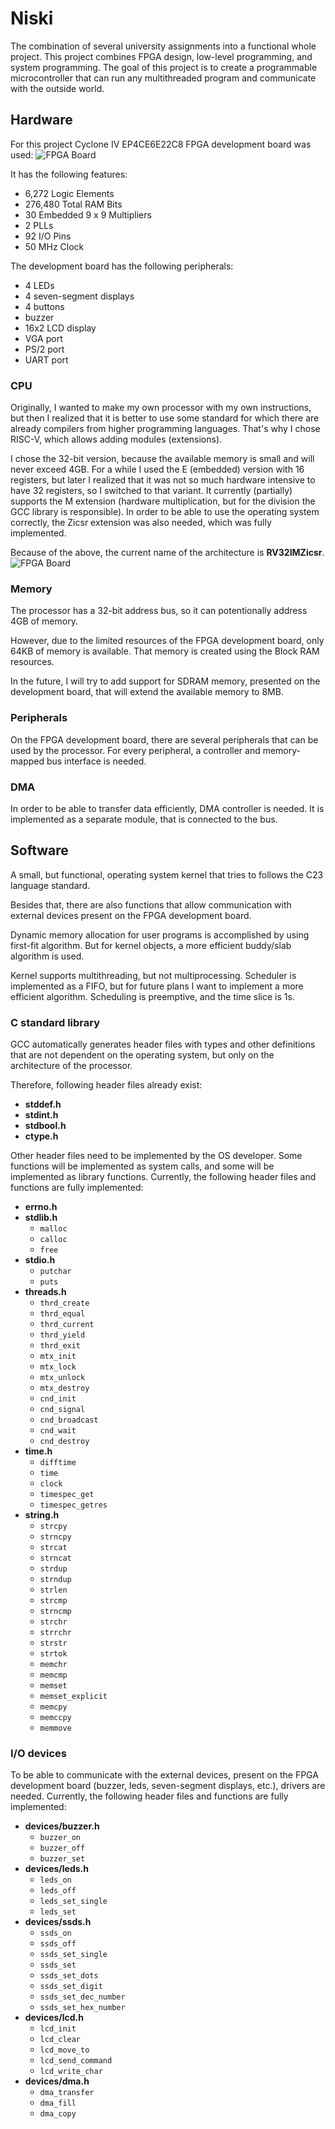 # Niski

The combination of several university assignments into a functional whole project.
This project combines FPGA design, low-level programming, and system programming. 
The goal of this project is to create a programmable microcontroller that can run any 
multithreaded program and communicate with the outside world.

## Hardware
For this project Cyclone IV EP4CE6E22C8 FPGA development board was used:
![FPGA Board](board.jpg)

It has the following features:
- 6,272 Logic Elements
- 276,480 Total RAM Bits
- 30 Embedded 9 x 9 Multipliers
- 2 PLLs
- 92 I/O Pins
- 50 MHz Clock

The development board has the following peripherals:
- 4 LEDs
- 4 seven-segment displays
- 4 buttons
- buzzer
- 16x2 LCD display
- VGA port
- PS/2 port
- UART port

### CPU
Originally, I wanted to make my own processor with my own instructions, but then I realized that it is better to use some standard for which there are already compilers from higher programming languages. 
That's why I chose RISC-V, which allows adding modules (extensions). 

I chose the 32-bit version, because the available memory is small and will never exceed 4GB. 
For a while I used the E (embedded) version with 16 registers, but later I realized that it was not so much hardware intensive to have 32 registers, so I switched to that variant.
It currently (partially) supports the M extension (hardware multiplication, but for the division the GCC library is responsible). 
In order to be able to use the operating system correctly, the Zicsr extension was also needed, which was fully implemented.

Because of the above, the current name of the architecture is **RV32IMZicsr**.
![FPGA Board](riscv.png)

### Memory
The processor has a 32-bit address bus, so it can
potentionally address 4GB of memory.

However, due to the limited resources of the FPGA
development board, only 64KB of memory is available.
That memory is created using the Block RAM resources.

In the future, I will try to add support for SDRAM
memory, presented on the development board, that will
extend the available memory to 8MB.

### Peripherals
On the FPGA development board, there are several
peripherals that can be used by the processor.
For every peripheral, a controller and memory-mapped
bus interface is needed.

### DMA
In order to be able to transfer data efficiently,
DMA controller is needed. It is implemented as a
separate module, that is connected to the bus.

## Software
A small, but functional, operating system kernel that
tries to follows the C23 language standard.

Besides that, there are also functions that allow communication 
with external devices present on the FPGA development board.

Dynamic memory allocation for user programs is accomplished
by using first-fit algorithm. But for kernel objects, a more
efficient buddy/slab algorithm is used.

Kernel supports multithreading, but not multiprocessing.
Scheduler is implemented as a FIFO, but for future plans
I want to implement a more efficient algorithm. Scheduling is
preemptive, and the time slice is 1s.

### C standard library
GCC automatically generates header files with
types and other definitions that are not
dependent on the operating system, but only on
the architecture of the processor.

Therefore, following header files already exist:
- __stddef.h__
- __stdint.h__
- __stdbool.h__
- __ctype.h__

Other header files need to be implemented by the OS developer. 
Some functions will be implemented as system calls,
and some will be implemented as library functions.
Currently, the following header files and functions are fully implemented:
- __errno.h__
- __stdlib.h__
	- `malloc`
	- `calloc`
	- `free`
- __stdio.h__
	- `putchar`
	- `puts`
- __threads.h__
	- `thrd_create`
	- `thrd_equal`
	- `thrd_current`
	- `thrd_yield`
	- `thrd_exit`
	- `mtx_init`
	- `mtx_lock`
	- `mtx_unlock`
	- `mtx_destroy`
	- `cnd_init`
	- `cnd_signal`
	- `cnd_broadcast`
	- `cnd_wait`
	- `cnd_destroy`
- __time.h__
	- `difftime`
	- `time`
	- `clock`
	- `timespec_get`
	- `timespec_getres`
- __string.h__
	- `strcpy`
	- `strncpy`
	- `strcat`
	- `strncat`
	- `strdup`
	- `strndup`
	- `strlen`
	- `strcmp`
	- `strncmp`
	- `strchr`
	- `strrchr`
	- `strstr`
	- `strtok`
	- `memchr`
	- `memcmp`
	- `memset`
	- `memset_explicit`
	- `memcpy`
	- `memccpy`
	- `memmove`

### I/O devices
To be able to communicate with the external devices,
present on the FPGA development board 
(buzzer, leds, seven-segment displays, etc.), 
drivers are needed. 
Currently, the following header files and functions are fully implemented:
- __devices/buzzer.h__
	- `buzzer_on`
	- `buzzer_off`
	- `buzzer_set`
- __devices/leds.h__
	- `leds_on`
	- `leds_off`
	- `leds_set_single`
	- `leds_set`
- __devices/ssds.h__
	- `ssds_on`
	- `ssds_off`
	- `ssds_set_single`
	- `ssds_set`
	- `ssds_set_dots`
	- `ssds_set_digit`
	- `ssds_set_dec_number`
	- `ssds_set_hex_number`
- __devices/lcd.h__
	- `lcd_init`
	- `lcd_clear`
	- `lcd_move_to`
	- `lcd_send_command`
	- `lcd_write_char`
- __devices/dma.h__
	- `dma_transfer`
	- `dma_fill`
	- `dma_copy`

[What is required] Reproduce the full listing faithfully, but do not carry over any pictures.

[Answer section]
 # Niski

The combination of several university assignments into a functional whole project.
This project combines FPGA design, low-level programming, and system programming. 
The goal of this project is to create a programmable microcontroller that can run any 
multithreaded program and communicate with the outside world.

## Hardware
For this project Cyclone IV EP4CE6E22C8 FPGA development board was used:
![FPGA Board](board.jpg)

It has the following features:
- 6,272 Logic Elements
- 276,480 Total RAM Bits
- 30 Embedded 9 x 9 Multipliers
- 2 PLLs
- 92 I/O Pins
- 50 MHz Clock

The development board has the following peripherals:
- 4 LEDs
- 4 seven-segment displays
- 4 buttons
- buzzer
- 16x2 LCD display
- VGA port
- PS/2 port
- UART port

### CPU
Originally, I wanted to make my own processor with my own instructions, but then I realized that it is better to use some standard for which there are already compilers from higher programming languages. 
That's why I chose RISC-V, which allows adding modules (extensions). 

I chose the 32-bit version, because the available memory is small and will never exceed 4GB. 
For a while I used the E (embedded) version with 16 registers, but later I realized that it was not so much hardware intensive to have 32 registers, so I switched to that variant.
It currently (partially) supports the M extension (hardware multiplication, but for the division the GCC library is responsible). 
In order to be able to use the operating system correctly, the Zicsr extension was also needed, which was fully implemented.

Because of the above, the current name of the architecture is **RV32IMZicsr**.
![FPGA Board](riscv.png)

### Memory
The processor has a 32-bit address bus, so it can
potentionally address 4GB of memory.

However, due to the limited resources of the FPGA
development board, only 64KB of memory is available.
That memory is created using the Block RAM resources.

In the future, I will try to add support for SDRAM
memory, presented on the development board, that will
extend the available memory to 8MB.

### Peripherals
On the FPGA development board, there are several
peripherals that can be used by the processor.
For every peripheral, a controller and memory-mapped
bus interface is needed.

### DMA
In order to be able to transfer data efficiently,
DMA controller is needed. It is implemented as a
separate module, that is connected to the bus.

## Software
A small, but functional, operating system kernel that
tries to follows the C23 language standard.

Besides that, there are also functions that allow communication 
with external devices present on the FPGA development board.

Dynamic memory allocation for user programs is accomplished
by using first-fit algorithm. But for kernel objects, a more
efficient buddy/slab algorithm is used.

Kernel supports multithreading, but not multiprocessing.
Scheduler is implemented as a FIFO, but for future plans
I want to implement a more efficient algorithm. Scheduling is
preemptive, and the time slice is 1s.

### C standard library
GCC automatically generates header files with
types and other definitions that are not
dependent on the operating system, but only on
the architecture of the processor.

Therefore, following header files already exist:
- __stddef.h__
- __stdint.h__
- __stdbool.h__
- __ctype.h__

Other header files need to be implemented by the OS developer. 
Some functions will be implemented as system calls,
and some will be implemented as library functions.
Currently, the following header files and functions are fully implemented:
- __errno.h__
- __stdlib.h__
	- `malloc`
	- `calloc`
	- `free`
- __stdio.h__
	- `putchar`
	- `puts`
- __threads.h__
	- `thrd_create`
	- `thrd_equal`
	- `thrd_current`
	- `thrd_yield`
	- `thrd_exit`
	- `mtx_init`
	- `mtx_lock`
	- `mtx_unlock`
	- `mtx_destroy`
	- `cnd_init`
	- `cnd_signal`
	- `cnd_broadcast`
	- `cnd_wait`
	- `cnd_destroy`
- __time.h__
	- `difftime`
	- `time`
	- `clock`
	- `timespec_get`
	- `timespec_getres`
- __string.h__
	- `strcpy`
	- `strncpy`
	- `strcat`
	- `strncat`
	- `strdup`
	- `strndup`
	- `strlen`
	- `strcmp`
	- `strncmp`
	- `strchr`
	- `strrchr`
	- `strstr`
	- `strtok`
	- `memchr`
	- `memcmp`
	- `memset`
	- `memset_explicit`
	- `memcpy`
	- `memccpy`
	- `memmove`

### I/O devices
To be able to communicate with the external devices,
present on the FPGA development board 
(buzzer, leds, seven-segment displays, etc.), 
drivers are needed. 
Currently, the following header files and functions are fully implemented:
- __devices/buzzer.h__
	- `buzzer_on`
	- `buzzer_off`
	- `buzzer_set`
- __devices/leds.h__
	- `leds_on`
	- `leds_off`
	- `leds_set_single`
	- `leds_set`
- __devices/ssds.h__
	- `ssds_on`
	- `ssds_off`
	- `ssds_set_single`
	- `ssds_set`
	- `ssds_set_dots`
	- `ssds_set_digit`
	- `ssds_set_dec_number`
	- `ssds_set_hex_number`
- __devices/lcd.h__
	- `lcd_init`
	- `lcd_clear`
	- `lcd_move_to`
	- `lcd_send_command`
	- `lcd_write_char`
- __devices/dma.h__
	- `dma_transfer`
	- `dma_fill`
	- `dma_copy`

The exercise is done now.